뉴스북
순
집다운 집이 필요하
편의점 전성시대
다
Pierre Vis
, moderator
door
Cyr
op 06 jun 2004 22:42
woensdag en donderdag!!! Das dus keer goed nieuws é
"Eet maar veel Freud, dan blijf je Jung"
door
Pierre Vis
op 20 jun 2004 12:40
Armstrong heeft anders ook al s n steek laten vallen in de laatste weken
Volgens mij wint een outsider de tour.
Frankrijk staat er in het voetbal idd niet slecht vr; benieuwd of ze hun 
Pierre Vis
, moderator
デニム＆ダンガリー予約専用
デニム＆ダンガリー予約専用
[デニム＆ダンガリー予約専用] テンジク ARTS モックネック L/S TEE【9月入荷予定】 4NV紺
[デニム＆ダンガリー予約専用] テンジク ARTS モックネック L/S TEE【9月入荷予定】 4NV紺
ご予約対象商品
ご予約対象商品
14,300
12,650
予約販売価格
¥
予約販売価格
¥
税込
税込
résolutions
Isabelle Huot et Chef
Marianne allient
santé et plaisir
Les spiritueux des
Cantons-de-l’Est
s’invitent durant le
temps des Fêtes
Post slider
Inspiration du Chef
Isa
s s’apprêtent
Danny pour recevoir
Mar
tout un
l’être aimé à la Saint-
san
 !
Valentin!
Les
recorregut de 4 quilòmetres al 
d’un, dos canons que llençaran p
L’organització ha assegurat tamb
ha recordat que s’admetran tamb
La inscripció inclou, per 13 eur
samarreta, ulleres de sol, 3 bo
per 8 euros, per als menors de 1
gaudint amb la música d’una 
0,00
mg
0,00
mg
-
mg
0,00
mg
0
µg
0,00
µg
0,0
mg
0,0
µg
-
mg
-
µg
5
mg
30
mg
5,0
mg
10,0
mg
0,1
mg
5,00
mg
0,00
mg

--- --- ---

**What you need to do:** Each record above must be transcribed exactly, and none may be skipped.

**Task output:**
뉴스북
순
집다운 집이 필요하
편의점 전성시대
다
Pierre Vis
, moderator
door
Cyr
op 06 jun 2004 22:42
woensdag en donderdag!!! Das dus keer goed nieuws é
"Eet maar veel Freud, dan blijf je Jung"
door
Pierre Vis
op 20 jun 2004 12:40
Armstrong heeft anders ook al s n steek laten vallen in de laatste weken
Volgens mij wint een outsider de tour.
Frankrijk staat er in het voetbal idd niet slecht vr; benieuwd of ze hun 
Pierre Vis
, moderator
デニム＆ダンガリー予約専用
デニム＆ダンガリー予約専用
[デニム＆ダンガリー予約専用] テンジク ARTS モックネック L/S TEE【9月入荷予定】 4NV紺
[デニム＆ダンガリー予約専用] テンジク ARTS モックネック L/S TEE【9月入荷予定】 4NV紺
ご予約対象商品
ご予約対象商品
14,300
12,650
予約販売価格
¥
予約販売価格
¥
税込
税込
résolutions
Isabelle Huot et Chef
Marianne allient
santé et plaisir
Les spiritueux des
Cantons-de-l’Est
s’invitent durant le
temps des Fêtes
Post slider
Inspiration du Chef
Isa
s s’apprêtent
Danny pour recevoir
Mar
tout un
l’être aimé à la Saint-
san
 !
Valentin!
Les
recorregut de 4 quilòmetres al 
d’un, dos canons que llençaran p
L’organització ha assegurat tamb
ha recordat que s’admetran tamb
La inscripció inclou, per 13 eur
samarreta, ulleres de sol, 3 bo
per 8 euros, per als menors de 1
gaudint amb la música d’una 
0,00
mg
0,00
mg
-
mg
0,00
mg
0
µg
0,00
µg
0,0
mg
0,0
µg
-
mg
-
µg
5
mg
30
mg
5,0
mg
10,0
mg
0,1
mg
5,00
mg
0,00
mg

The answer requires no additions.